La vacuna recientemente recomendada por la Organización Mundial de la Salud en países con una incidencia moderada o alta de malaria producida por P. falciparum se denomina RTS,S/AS01 o Mosquirix. Tras su administración genera la producción de anticuerpos y de linfocitos T CD4+ memoria frente a una proteína presente en el estadio de esporozoíto de P. falciparum (fase pre-eritrocítica) denominada CS (circunsporozoite Protein). También genera células B memoria anti-CS.
Como la mayoría de las vacunas de proteínas, Mosquirix requiere varias dosis. Se debe a que se trata de vacunas no replicativas incapaces de infectar células. Y eso hace que permanezcan poco tiempo en el organismo.
Concretamente, Mosquirix necesita tres dosis (separadas un mes) para mantener en el tiempo una concentración (cantidad) de anticuerpos en sangre protectora frente a la infección o frente al desarrollo de enfermedad grave.
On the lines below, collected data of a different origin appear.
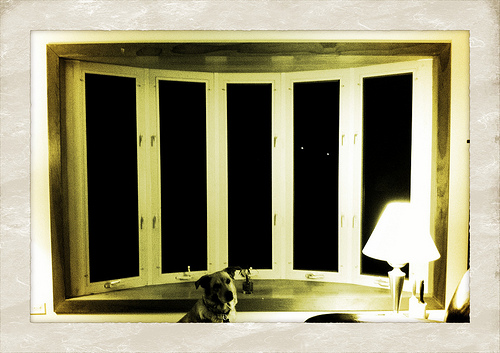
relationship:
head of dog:
[194, 268, 243, 310] [180, 266, 249, 317]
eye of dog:
[224, 273, 235, 287] [182, 265, 256, 319]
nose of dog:
[223, 290, 239, 304] [171, 264, 251, 324]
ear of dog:
[190, 271, 210, 291] [176, 264, 256, 324]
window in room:
[224, 82, 283, 276] [63, 59, 447, 302]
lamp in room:
[353, 189, 453, 321] [74, 76, 415, 297]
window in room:
[153, 80, 215, 272] [5, 3, 498, 348]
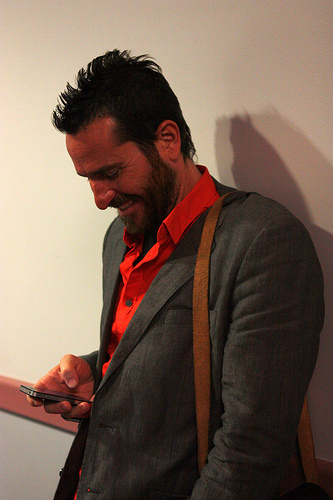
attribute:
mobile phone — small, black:
[19, 382, 93, 409]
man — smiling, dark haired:
[28, 45, 329, 499]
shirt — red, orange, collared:
[65, 156, 220, 499]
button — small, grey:
[123, 296, 133, 307]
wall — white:
[1, 0, 333, 499]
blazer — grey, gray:
[44, 175, 328, 499]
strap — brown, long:
[191, 187, 318, 488]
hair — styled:
[52, 49, 199, 165]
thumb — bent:
[58, 356, 78, 390]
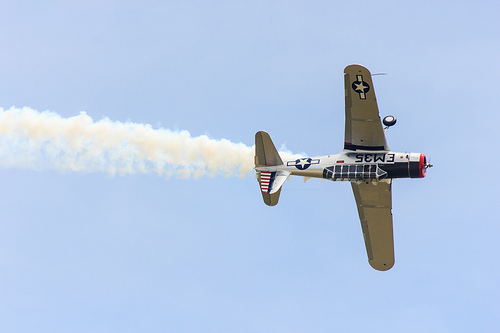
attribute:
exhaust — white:
[41, 135, 214, 168]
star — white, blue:
[294, 155, 321, 172]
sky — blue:
[62, 6, 448, 65]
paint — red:
[420, 155, 424, 170]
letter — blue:
[390, 153, 398, 166]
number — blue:
[356, 152, 360, 164]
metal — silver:
[337, 178, 343, 181]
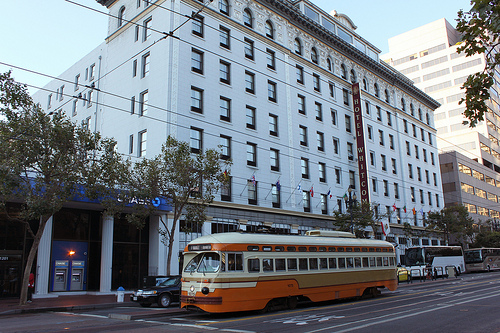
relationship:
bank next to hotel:
[0, 166, 173, 297] [118, 48, 437, 293]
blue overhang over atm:
[5, 147, 199, 231] [44, 244, 93, 296]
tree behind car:
[133, 151, 210, 302] [136, 265, 201, 304]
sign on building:
[350, 82, 372, 218] [14, 1, 452, 283]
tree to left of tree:
[0, 72, 112, 317] [91, 122, 233, 306]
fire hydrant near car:
[114, 285, 126, 304] [129, 274, 180, 308]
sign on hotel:
[348, 75, 376, 216] [3, 0, 445, 278]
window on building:
[218, 94, 232, 124] [1, 0, 450, 238]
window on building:
[264, 51, 277, 70] [1, 0, 450, 238]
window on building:
[269, 185, 283, 210] [1, 0, 450, 238]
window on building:
[243, 142, 257, 165] [1, 0, 450, 238]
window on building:
[267, 111, 278, 135] [1, 0, 450, 238]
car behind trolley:
[127, 272, 184, 308] [178, 225, 400, 317]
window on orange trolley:
[183, 248, 218, 273] [178, 229, 398, 317]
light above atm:
[66, 249, 76, 255] [46, 238, 90, 290]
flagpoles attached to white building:
[263, 178, 283, 204] [2, 0, 443, 285]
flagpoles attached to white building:
[323, 187, 333, 207] [2, 0, 443, 285]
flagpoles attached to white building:
[206, 165, 228, 195] [2, 0, 443, 285]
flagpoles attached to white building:
[283, 176, 302, 206] [2, 0, 443, 285]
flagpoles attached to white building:
[387, 202, 397, 219] [2, 0, 443, 285]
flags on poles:
[215, 157, 450, 224] [213, 162, 445, 222]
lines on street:
[217, 271, 497, 328] [0, 269, 499, 331]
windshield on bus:
[180, 252, 221, 272] [177, 230, 400, 312]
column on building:
[97, 210, 116, 291] [36, 208, 105, 285]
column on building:
[32, 205, 54, 300] [36, 208, 105, 285]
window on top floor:
[241, 4, 253, 23] [0, 0, 440, 122]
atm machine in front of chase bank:
[49, 257, 69, 296] [10, 174, 169, 300]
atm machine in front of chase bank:
[70, 257, 85, 293] [10, 174, 169, 300]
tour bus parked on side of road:
[397, 243, 467, 279] [1, 265, 498, 330]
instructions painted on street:
[267, 304, 346, 331] [0, 269, 499, 331]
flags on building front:
[208, 157, 449, 224] [168, 0, 443, 273]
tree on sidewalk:
[4, 74, 95, 312] [1, 289, 126, 314]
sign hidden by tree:
[150, 195, 173, 210] [130, 138, 222, 288]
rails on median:
[400, 242, 463, 280] [397, 264, 459, 280]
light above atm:
[64, 247, 76, 255] [51, 257, 68, 292]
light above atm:
[64, 247, 76, 255] [68, 260, 85, 290]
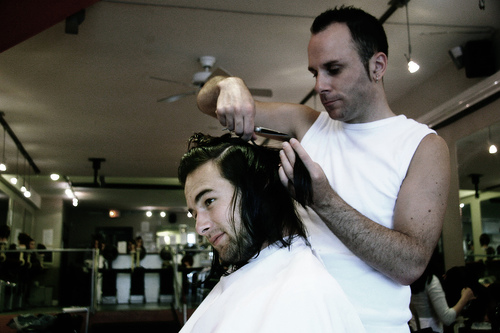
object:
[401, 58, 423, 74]
ceiling light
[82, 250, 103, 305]
hair dryer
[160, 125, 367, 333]
man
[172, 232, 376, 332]
apron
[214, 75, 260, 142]
hand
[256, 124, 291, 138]
comb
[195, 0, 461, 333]
barber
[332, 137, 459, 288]
hairy arm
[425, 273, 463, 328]
arm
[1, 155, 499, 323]
background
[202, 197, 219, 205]
eye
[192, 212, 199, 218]
eye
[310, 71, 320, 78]
eye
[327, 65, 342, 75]
eye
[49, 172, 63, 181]
lights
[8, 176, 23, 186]
lights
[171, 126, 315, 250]
hair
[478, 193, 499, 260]
mirror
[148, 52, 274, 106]
fan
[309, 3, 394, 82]
hair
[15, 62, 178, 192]
ceiling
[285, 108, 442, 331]
shirt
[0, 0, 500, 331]
hair salon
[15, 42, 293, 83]
background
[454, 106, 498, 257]
wall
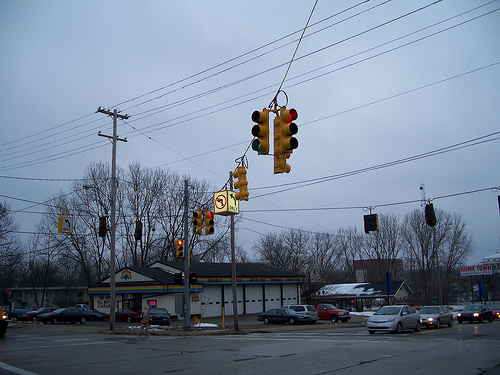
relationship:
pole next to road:
[95, 106, 131, 333] [0, 318, 499, 375]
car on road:
[365, 303, 423, 335] [0, 318, 499, 375]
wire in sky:
[0, 0, 366, 148] [1, 0, 498, 281]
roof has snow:
[305, 280, 413, 300] [314, 282, 382, 296]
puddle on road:
[103, 335, 139, 347] [0, 318, 499, 375]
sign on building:
[147, 299, 157, 307] [92, 260, 306, 318]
Como la protección frente a la infección disminuye conforme pasa el tiempo desde la vacunación, hay que proporcionar una dosis de refuerzo a los 18-24 meses de edad y así lograr una reducción de casos graves en niños vacunados mantenida en el tiempo.
Vacuna a los 5 meses de vida y con un 40 % de eficacia
La primera dosis de muchas vacunas se inicia a los dos meses de vida, lográndose así una precoz protección frente a la infección. Sin embargo, los ensayos clínicos realizados en siete países africanos entre 2010 y 2014 demostraron que esta vacuna era más eficaz si su introducción se posponía a los cinco meses de vida. Aún así, la eficacia de la vacuna rondaba el 40 %.
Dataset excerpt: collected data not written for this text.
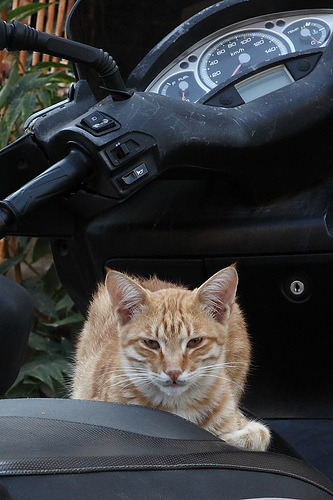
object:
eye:
[140, 338, 161, 354]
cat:
[69, 258, 272, 453]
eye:
[185, 336, 203, 349]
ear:
[104, 267, 152, 332]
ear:
[192, 263, 240, 330]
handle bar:
[0, 14, 332, 243]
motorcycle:
[0, 0, 333, 500]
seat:
[0, 393, 333, 500]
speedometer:
[193, 25, 296, 93]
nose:
[163, 361, 183, 382]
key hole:
[289, 280, 305, 296]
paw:
[221, 421, 271, 453]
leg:
[205, 401, 271, 452]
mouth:
[153, 379, 189, 388]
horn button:
[116, 161, 150, 190]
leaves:
[0, 93, 25, 151]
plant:
[0, 0, 89, 397]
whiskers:
[90, 366, 149, 371]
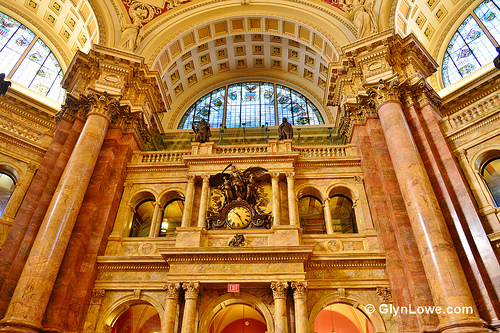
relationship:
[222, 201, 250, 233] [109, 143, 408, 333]
clock on wall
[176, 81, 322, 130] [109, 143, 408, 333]
window are on wall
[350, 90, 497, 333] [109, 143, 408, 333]
column are on wall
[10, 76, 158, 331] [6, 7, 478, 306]
pillar in building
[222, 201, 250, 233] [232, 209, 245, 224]
clock has some arms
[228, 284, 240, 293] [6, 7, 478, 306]
exit in building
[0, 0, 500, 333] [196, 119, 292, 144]
building has a statue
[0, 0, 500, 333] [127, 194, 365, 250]
building has a balcony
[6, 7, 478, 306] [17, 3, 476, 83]
building has a roof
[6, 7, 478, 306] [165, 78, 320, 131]
building has a window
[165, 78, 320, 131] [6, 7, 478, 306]
window in building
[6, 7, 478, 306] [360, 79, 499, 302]
building has a column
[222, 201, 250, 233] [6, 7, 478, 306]
clock in building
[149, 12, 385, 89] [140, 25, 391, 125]
yellow on ceiling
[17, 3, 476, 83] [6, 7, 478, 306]
dome in building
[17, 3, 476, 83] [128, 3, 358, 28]
dome on top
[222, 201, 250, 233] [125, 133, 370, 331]
clock in middle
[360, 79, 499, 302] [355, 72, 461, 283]
column on right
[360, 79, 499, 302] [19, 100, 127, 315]
column on left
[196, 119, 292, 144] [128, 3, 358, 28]
statue on top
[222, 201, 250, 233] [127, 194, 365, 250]
clock on a balcony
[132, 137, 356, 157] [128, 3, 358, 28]
railing on top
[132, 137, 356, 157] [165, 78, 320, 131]
railing under window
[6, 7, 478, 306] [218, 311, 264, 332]
building has a hallway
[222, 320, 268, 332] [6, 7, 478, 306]
entrance into a structure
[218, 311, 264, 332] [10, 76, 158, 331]
hallway has a pillar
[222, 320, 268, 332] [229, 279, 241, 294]
entrance has a exit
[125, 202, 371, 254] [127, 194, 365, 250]
floor has a balcony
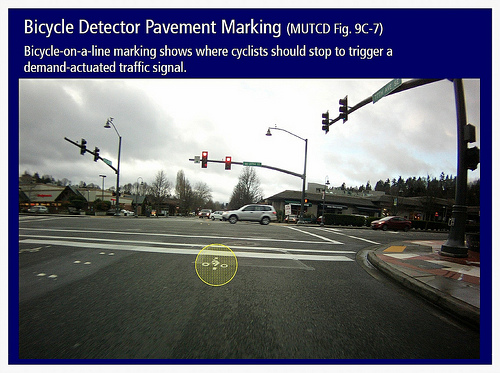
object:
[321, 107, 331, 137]
traffic light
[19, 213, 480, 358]
road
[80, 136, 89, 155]
traffic light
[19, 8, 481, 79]
ad banner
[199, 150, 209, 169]
light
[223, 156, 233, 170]
light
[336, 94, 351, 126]
traffic light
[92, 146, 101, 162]
traffic light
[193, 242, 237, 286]
circle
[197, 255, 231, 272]
cyclist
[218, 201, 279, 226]
vehicle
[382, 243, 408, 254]
spot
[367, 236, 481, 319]
sidewalk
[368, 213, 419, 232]
vehicle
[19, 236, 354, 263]
marking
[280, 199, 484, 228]
wall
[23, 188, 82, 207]
wall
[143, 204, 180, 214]
wall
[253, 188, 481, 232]
building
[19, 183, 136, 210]
building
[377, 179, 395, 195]
leaves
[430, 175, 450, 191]
leaves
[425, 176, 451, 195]
leaves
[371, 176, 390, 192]
leaves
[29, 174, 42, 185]
leaves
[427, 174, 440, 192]
tree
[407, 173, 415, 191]
tree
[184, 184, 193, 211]
leaves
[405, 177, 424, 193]
leaves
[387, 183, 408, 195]
leaves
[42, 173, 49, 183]
tree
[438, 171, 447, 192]
tree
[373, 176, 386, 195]
tree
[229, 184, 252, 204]
leaves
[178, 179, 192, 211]
leaves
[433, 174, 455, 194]
leaves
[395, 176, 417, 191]
leaves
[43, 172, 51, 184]
leaves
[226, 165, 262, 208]
tree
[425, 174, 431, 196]
tree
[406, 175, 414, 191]
tree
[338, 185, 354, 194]
leaves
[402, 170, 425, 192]
leaves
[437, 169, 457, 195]
leaves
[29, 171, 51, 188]
leaves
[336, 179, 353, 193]
tree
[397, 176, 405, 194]
tree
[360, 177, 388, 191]
leaves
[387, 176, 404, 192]
leaves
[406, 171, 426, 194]
leaves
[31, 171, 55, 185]
leaves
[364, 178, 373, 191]
tree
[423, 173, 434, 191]
tree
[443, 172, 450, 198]
tree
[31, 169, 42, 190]
tree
Los datos recogidos en Malawi, Kenia y Ghana desde 2017, cuando se introduce en el calendario vacunal en algunas regiones de estos países, sugieren que la vacunación puede evitar cuatro de cada 10 casos de malaria clínica, 3 de cada 10 casos de malaria grave y 4 de cada 10 hospitalizaciones.
Existe incertidumbre sobre el número de muertes que se pueden evitar ya que durante los ensayos clínicos fueron excepcionales. Modelos teóricos y los datos recogidos en los tres países citados parecen indicar que evitaría una muerte infantil por cada 200 o 1 000 vacunados en regiones de alta incidencia de malaria. Sorprende, sí, porque parece contradecir esa eficacia del 30-40 % de la que hablábamos antes.
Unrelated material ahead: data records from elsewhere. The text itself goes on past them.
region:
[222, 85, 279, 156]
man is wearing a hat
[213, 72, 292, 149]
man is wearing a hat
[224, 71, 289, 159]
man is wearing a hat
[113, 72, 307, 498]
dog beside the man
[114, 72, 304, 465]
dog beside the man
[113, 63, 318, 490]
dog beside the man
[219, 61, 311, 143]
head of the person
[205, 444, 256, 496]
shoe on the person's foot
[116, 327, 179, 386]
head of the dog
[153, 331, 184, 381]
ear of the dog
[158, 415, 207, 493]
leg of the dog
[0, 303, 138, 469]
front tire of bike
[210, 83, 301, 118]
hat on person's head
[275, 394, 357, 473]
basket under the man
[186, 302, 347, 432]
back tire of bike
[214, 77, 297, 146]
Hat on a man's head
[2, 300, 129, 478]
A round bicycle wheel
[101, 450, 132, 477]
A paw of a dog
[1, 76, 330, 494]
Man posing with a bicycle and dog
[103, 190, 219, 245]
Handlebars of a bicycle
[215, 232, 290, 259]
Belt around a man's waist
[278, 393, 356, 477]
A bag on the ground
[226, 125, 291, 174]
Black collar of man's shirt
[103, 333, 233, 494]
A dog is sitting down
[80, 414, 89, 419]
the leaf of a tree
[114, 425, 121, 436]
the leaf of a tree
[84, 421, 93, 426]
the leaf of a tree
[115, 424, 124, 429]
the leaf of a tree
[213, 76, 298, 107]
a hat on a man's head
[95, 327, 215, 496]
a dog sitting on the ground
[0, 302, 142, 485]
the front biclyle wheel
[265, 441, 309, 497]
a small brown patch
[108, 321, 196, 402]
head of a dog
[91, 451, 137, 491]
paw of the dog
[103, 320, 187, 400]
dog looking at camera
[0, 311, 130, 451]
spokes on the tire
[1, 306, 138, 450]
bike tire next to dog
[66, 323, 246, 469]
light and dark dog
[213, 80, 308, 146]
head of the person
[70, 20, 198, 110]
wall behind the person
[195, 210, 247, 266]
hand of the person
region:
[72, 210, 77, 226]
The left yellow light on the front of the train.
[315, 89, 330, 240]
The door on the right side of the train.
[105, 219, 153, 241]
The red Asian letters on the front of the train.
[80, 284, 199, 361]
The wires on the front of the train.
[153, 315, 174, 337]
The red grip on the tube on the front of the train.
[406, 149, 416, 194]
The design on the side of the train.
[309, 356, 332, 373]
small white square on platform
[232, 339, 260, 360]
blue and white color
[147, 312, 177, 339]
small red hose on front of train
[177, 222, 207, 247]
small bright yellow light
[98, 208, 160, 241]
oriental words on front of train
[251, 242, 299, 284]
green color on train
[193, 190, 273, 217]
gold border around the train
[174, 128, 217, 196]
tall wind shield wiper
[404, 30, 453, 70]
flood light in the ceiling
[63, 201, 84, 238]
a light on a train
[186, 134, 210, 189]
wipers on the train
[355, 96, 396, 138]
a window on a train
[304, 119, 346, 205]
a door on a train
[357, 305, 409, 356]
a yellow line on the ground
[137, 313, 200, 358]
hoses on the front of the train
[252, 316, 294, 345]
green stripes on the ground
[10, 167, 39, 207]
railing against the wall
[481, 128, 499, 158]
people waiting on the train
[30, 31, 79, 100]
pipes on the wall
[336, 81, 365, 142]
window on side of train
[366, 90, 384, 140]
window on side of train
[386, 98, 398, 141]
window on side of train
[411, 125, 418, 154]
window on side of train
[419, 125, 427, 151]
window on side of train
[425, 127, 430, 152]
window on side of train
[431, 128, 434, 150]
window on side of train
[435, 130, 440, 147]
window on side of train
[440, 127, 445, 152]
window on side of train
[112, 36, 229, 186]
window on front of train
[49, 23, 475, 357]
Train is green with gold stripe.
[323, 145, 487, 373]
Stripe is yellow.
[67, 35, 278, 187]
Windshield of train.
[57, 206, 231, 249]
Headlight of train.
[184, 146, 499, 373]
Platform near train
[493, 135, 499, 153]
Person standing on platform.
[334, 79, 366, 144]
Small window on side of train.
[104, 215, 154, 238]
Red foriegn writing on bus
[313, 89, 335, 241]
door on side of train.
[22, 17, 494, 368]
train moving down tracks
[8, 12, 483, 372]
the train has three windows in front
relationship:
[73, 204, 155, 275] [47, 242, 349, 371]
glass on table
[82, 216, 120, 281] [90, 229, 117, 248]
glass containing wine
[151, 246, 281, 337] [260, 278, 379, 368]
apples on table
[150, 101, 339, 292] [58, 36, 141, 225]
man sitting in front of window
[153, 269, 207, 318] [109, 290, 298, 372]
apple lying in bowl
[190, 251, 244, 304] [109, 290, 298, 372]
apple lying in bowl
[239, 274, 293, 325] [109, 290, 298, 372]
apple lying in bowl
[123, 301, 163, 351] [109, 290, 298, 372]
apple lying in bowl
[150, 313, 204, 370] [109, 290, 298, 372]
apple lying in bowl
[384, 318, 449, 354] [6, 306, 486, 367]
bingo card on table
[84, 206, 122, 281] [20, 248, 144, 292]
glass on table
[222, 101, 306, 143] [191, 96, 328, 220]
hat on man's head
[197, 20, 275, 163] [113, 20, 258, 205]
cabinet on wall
La vacuna Mosquirix ha pasado por más de 30 años de investigación y numerosos ensayos clínicos antes de que la OMS recomendara su uso a gran escala. Es la primera vez que esto ocurre en vacunas frente a protozoos parásitos, organismos extraordinariamente complejos y que han desarrollado sofisticados mecanismos para la evasión del sistema inmune.
Esta nueva herramienta, incorporada a la lucha mundial frente a la malaria, ofrece un ejemplo a seguir de colaboración público-privada donde los bajos beneficios generados a la empresa se reinvierten en investigación.
No obstante, como Mosquirix no brinda una protección completa, y además esta disminuye con el tiempo, existen diversos ensayos clínicos con otras vacunas frente a la malaria con resultados prometedores. Esperemos que ayuden a mejorar aún más la vida de millones de personas.